I almost stopped the experiment right there.

What Changed

I kept using it, and the change was gradual. I gave it tasks every day — organizing files, debugging services, handling sysadmin work. I spoke to it directly, without padding, and it adapted to that style over time.

Around week three, I noticed I was correcting it less often. It had internalized my filesystem layout, my conventions, and my preferences. By week six, the same binary with the same model was saving me hours a day.

The model did not get smarter. What changed was the accumulated memory. Every fix I approved got recorded. Every preference became a directive. Over time, the agent specialized for my system and my workflow in a way that a stateless interface cannot replicate.

What It Did

Media library management. I run Jellyfin in a Podman Quadlet with SELinux. The agent configured the entire stack over a few hours. When I asked it to grab the latest season of an airing anime, it spawned a sub-agent for the torrent search, downloaded the files, scanned them into Jellyfin, fixed the naming, and told me when it was done.

Homebrew on NixOS. NixOS does not have /bin/bash, and Homebrew hardcodes it everywhere. The agent patched the shebangs, configured environment variables, installed a GCC wrapper, and fixed SELinux context issues on the binaries. When brew update overwrote the patches, it re-applied them from its own memory.

OS migration. We moved from NixOS to Rocky Linux 10 — every service, config file, and package. The agent planned the migration, reinstalled everything, and debugged the post-migration environment. Because it remembered the old setup, it could tell me exactly what had changed.

This blog post. It created a skill, brainstormed topics, captured my thoughts, drafted, iterated, and pushed to GitHub where Netlify deployed it. It even researched DeepSeek V4 Flash specs for the technical details.

These were not toy tasks. Each one would have taken me hours of manual work. The agent handled them in minutes because it already knew my environment and remembered past fixes.

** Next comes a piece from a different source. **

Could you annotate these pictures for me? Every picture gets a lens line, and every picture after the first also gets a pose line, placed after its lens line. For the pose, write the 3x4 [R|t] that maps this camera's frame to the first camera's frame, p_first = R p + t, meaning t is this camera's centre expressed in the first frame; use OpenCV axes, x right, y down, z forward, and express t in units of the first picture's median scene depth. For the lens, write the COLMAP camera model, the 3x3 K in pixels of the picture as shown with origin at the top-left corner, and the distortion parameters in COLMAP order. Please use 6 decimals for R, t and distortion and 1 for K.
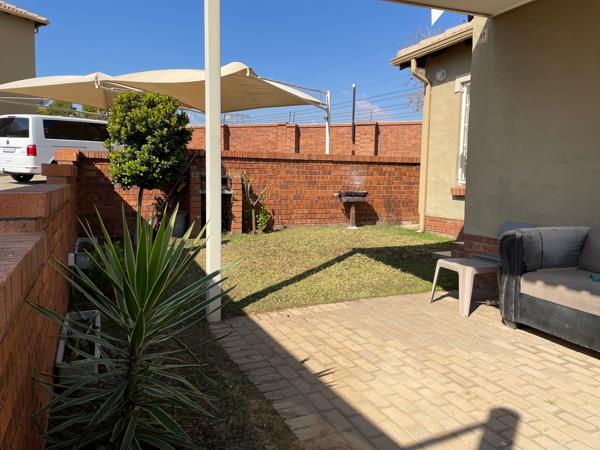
lens RADIAL K [[441.9, 0, 300.0], [0, 441.9, 225.0], [0, 0, 1]] dist [0.056797, -0.079290]
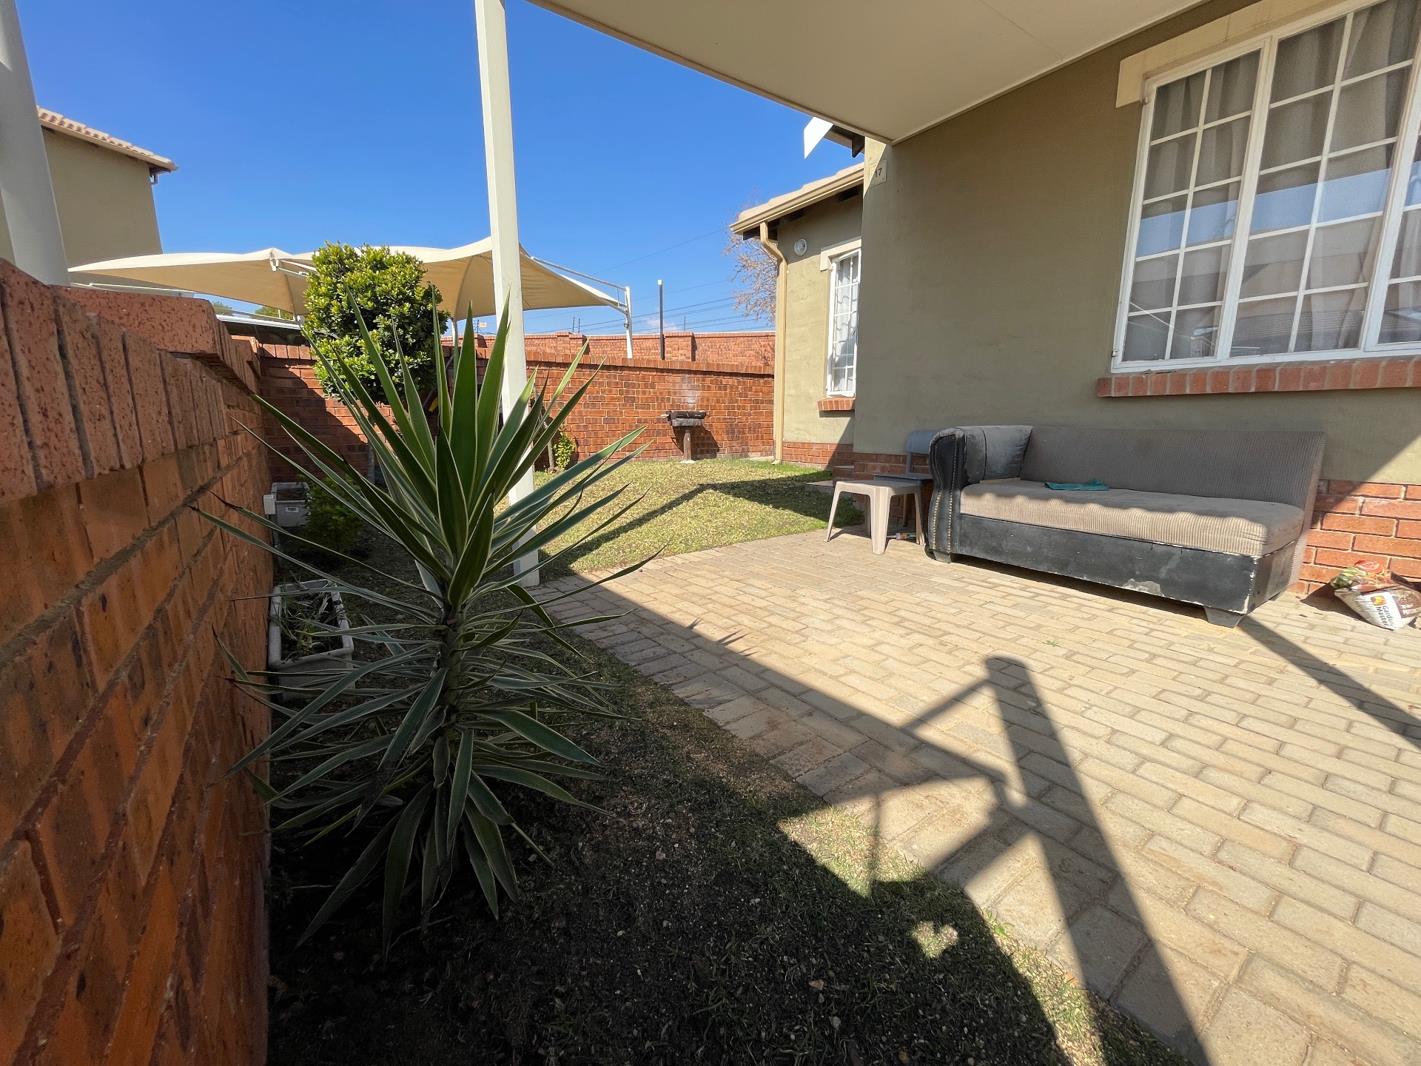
lens RADIAL K [[568.1, 0, 710.5], [0, 568.1, 533.0], [0, 0, 1]] dist [-0.008283, -0.000121]
pose [[0.977902, -0.059356, 0.200459, -0.084681], [0.039008, 0.993814, 0.103979, 0.057377], [-0.205391, -0.093862, 0.974169, 0.132069]]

Why the Others Did Not Stick

I tested Hermes Agent and OpenClaw under similar conditions with the same model. Even from the first session, they felt less capable. The reason is architectural rather than magical.

Hermes Agent is stateless — every session starts from zero with no persistent memory of your preferences. OpenClaw has a personality system but it does not compound over time. You set directives once and they stay flat.

Nanobot’s design — long-term memory, persistent context, subagents, goal tracking — means every interaction is an investment. The agent accumulates understanding over time. That compounding effect is what made the difference in my testing, not any single feature.

What I Think This Means

The thing I kept running into with stateless agents was that nothing carried over. Every session, I was back at the beginning. With Nanobot, the opposite happened — every session built on the last one. For long-running personal workflows, that accumulated context ended up mattering more than raw model intelligence.

This finding comes with real tradeoffs. The setup that gave me the best results also gives the agent broad access to my system. That is not acceptable for every environment, and I would design it differently for anything beyond a personal homelab.

The more I used it, the less it felt like a smart tool and the more it felt like an automation layer that had absorbed my environment. It did not replace thinking — it replaced the repeated context-switching and manual execution that used to eat up my day. The value came from persistence and memory, not from any special intelligence.

For the first time, I have a setup that makes the autonomous agent category feel real to me in a practical, daily-useful sense. I think the most useful agents going forward will not be the most generally intelligent ones. They will be the ones with enough persistence and memory to become specific to the person running them.

If you run a homelab and are curious about this space, I would recommend starting with a containerized agent in a restricted environment. Give it long-term memory and use it consistently for real tasks. Judge it after a month, not after a day.


I am a contributor to the Nanobot project. This post was not sponsored or commissioned. I paid for the API calls out of pocket — at $0.14/M tokens for DeepSeek V4 Flash, the total cost was small.